Moché était déjà monté une première fois sur le Mont Sinaï ; il y avait reçu les premières Tables de la Loi. Cependant, pendant son absence, le peuple avait fauté en faisant le veau d'or et Moché avait brisé les Tables qu'Hachem lui avait données.

En remontant, le leader du peuple juif devait obtenir le Pardon divin pour le comportement inadmissible des juifs. Certes, ceux-ci avait regretté leur geste et s'étaient repentis. Cependant, rien ne garantissait que ce repentir soit accepté du Ciel. Pour cela, il fallait que Moché prie abondamment et que le peuple se joigne à lui pour espérer que D-ieu puisse “effacer” leur faute.

Ces quarante jours de prières furent une période exceptionnelle pendant laquelle le peuple entier désira se coller à Hachem, s'inclure littéralement en le Créateur. C'est pour se remémorer ce sentiment de dévéqouth (d'attachement) que les séfarades commencent à réciter les Séli'hoth quarante jours avant Yom Kippour, le jour où Moché Rabbénou redescendit du Mont Sinaï avec les nouvelles Tables de Loi.

À sa vue, le peuple comprit que son repentir avait été accepté. De la même manière, nous espérons que le nôtre soit accepté le jour du Grand Pardon.

Une nouvelle Création

Les achkénazes suivent une autre logique. Selon eux, la date importante est celle du 25ième jour du mois d'éloul, jour où le monde fut créé (selon Rabbi Eliezer). Lorsque D-ieu créa le monde, le doute n'avait pas sa place : chaque créature était la preuve concrète de la Puissance divine et le monde entier ne partageait qu'un seul but : louer la gloire du Seigneur.

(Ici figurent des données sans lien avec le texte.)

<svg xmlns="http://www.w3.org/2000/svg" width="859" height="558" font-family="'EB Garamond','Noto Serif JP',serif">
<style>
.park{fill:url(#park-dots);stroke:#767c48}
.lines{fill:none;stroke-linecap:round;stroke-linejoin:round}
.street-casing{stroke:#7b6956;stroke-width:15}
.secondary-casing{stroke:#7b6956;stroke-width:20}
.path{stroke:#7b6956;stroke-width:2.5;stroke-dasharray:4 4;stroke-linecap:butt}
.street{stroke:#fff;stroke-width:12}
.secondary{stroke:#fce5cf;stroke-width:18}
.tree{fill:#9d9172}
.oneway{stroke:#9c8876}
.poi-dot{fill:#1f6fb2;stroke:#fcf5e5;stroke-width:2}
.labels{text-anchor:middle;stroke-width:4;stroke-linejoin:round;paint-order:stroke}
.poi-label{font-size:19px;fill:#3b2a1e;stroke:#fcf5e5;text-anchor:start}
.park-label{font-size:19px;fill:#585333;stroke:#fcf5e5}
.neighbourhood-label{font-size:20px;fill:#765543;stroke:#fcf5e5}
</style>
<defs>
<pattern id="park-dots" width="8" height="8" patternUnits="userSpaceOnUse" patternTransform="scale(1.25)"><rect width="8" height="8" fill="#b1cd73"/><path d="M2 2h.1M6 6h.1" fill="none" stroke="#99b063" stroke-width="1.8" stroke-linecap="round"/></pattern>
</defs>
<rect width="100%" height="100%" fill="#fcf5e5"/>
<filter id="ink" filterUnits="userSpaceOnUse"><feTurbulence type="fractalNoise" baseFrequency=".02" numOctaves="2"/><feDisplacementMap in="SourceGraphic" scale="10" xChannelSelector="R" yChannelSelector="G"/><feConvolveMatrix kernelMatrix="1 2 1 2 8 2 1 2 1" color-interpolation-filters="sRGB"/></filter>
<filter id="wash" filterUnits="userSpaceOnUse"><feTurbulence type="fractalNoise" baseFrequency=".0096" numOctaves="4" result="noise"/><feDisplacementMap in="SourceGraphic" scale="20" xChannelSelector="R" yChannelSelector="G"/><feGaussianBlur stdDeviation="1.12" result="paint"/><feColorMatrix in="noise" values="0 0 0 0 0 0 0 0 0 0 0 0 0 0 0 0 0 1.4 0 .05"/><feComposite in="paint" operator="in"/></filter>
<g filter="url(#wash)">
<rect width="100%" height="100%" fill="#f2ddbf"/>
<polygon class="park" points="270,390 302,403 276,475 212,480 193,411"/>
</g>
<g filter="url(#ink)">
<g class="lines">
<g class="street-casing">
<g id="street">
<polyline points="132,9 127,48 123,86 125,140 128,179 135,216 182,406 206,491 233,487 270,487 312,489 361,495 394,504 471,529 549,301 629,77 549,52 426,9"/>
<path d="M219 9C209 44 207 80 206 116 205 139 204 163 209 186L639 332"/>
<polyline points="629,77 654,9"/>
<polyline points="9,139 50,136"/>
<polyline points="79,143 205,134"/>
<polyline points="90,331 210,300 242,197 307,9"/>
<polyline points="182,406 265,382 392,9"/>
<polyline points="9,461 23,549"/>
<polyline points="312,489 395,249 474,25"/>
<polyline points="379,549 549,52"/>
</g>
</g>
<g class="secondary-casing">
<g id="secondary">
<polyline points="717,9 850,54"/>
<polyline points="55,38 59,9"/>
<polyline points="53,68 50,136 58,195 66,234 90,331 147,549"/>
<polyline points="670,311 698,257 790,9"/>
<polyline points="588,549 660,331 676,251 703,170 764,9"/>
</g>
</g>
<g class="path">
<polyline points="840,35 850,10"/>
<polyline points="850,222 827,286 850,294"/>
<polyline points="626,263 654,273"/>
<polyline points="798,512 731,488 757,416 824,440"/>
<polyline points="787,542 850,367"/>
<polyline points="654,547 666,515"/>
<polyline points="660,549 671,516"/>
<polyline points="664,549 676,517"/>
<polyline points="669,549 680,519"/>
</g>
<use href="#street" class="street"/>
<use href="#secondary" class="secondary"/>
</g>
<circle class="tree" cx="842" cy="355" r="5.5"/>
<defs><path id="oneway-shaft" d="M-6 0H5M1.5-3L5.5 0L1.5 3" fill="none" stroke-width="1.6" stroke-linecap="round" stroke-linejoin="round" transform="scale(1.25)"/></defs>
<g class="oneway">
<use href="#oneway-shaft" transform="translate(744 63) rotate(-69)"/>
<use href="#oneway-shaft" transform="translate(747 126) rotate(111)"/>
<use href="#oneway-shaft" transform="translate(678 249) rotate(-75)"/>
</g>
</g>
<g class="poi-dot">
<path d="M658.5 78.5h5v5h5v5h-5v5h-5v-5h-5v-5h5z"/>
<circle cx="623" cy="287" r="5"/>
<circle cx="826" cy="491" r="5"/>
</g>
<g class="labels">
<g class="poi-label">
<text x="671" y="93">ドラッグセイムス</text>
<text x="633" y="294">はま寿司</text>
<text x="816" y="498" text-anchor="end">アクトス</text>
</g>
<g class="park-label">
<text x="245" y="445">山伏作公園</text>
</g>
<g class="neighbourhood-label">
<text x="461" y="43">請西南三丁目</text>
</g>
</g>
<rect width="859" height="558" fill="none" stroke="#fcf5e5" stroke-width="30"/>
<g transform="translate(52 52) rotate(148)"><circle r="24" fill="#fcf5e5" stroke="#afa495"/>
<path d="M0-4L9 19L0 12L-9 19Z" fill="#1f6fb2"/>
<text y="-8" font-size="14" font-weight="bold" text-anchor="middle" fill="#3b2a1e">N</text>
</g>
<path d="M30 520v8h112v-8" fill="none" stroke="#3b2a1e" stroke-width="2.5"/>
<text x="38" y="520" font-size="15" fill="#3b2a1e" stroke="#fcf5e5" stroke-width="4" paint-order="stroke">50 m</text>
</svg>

Même si cette situation ne dura pas longtemps – le péché d'Adam y mettant fin après seulement six jours – elle représente un état de perfection inégalé dans l'émouna (la foi). C'est pour se lier à cet état spirituel exceptionnel que les achkénazes commencent à réciter les Séli'hoth une semaine avant Roch Hachana.

Cependant, même si les achkénazes commencent à réciter les Séli'hoth vers la fin du mois d'éloul, ils ne commencent pas toujours leur récitation le 25 de ce mois ; plutôt, ils commencent invariablement à réciter les Séli'hoth à motsé Chabath (la fin de Chabath). Pour en expliquer la raison, il nous faut connaître le second critère que les achkénazes prennent en considération.

Le jour du Chabath est le jour le plus saint de la semaine. Ce jour-là, chaque juif s'arrête de travailler et dévoue sa journée au service de D-ieu. Le Chabath, nous prions plus longtemps que d'habitude, nous étudions la Tora plus qu'à l'accoutumée, nous mangeons mieux que les autres jours de la semaine… Nous faisons tout cela pour rendre gloire à Hachem, notre Créateur.

C'est parce que le jour du Chabath nous consacrons plus de temps au spirituel – et moins au matériel – qu'il est bon de commencer la récitation des Séli'hoth ce jour-là. Le Chabath fut le point culminant de la Création ; à ce titre, il ressemble au 25ième jour du mois d'éloul qui est le premier critère sur lequel se base les achkénazes pour commencer la récitation des Séli'hoth.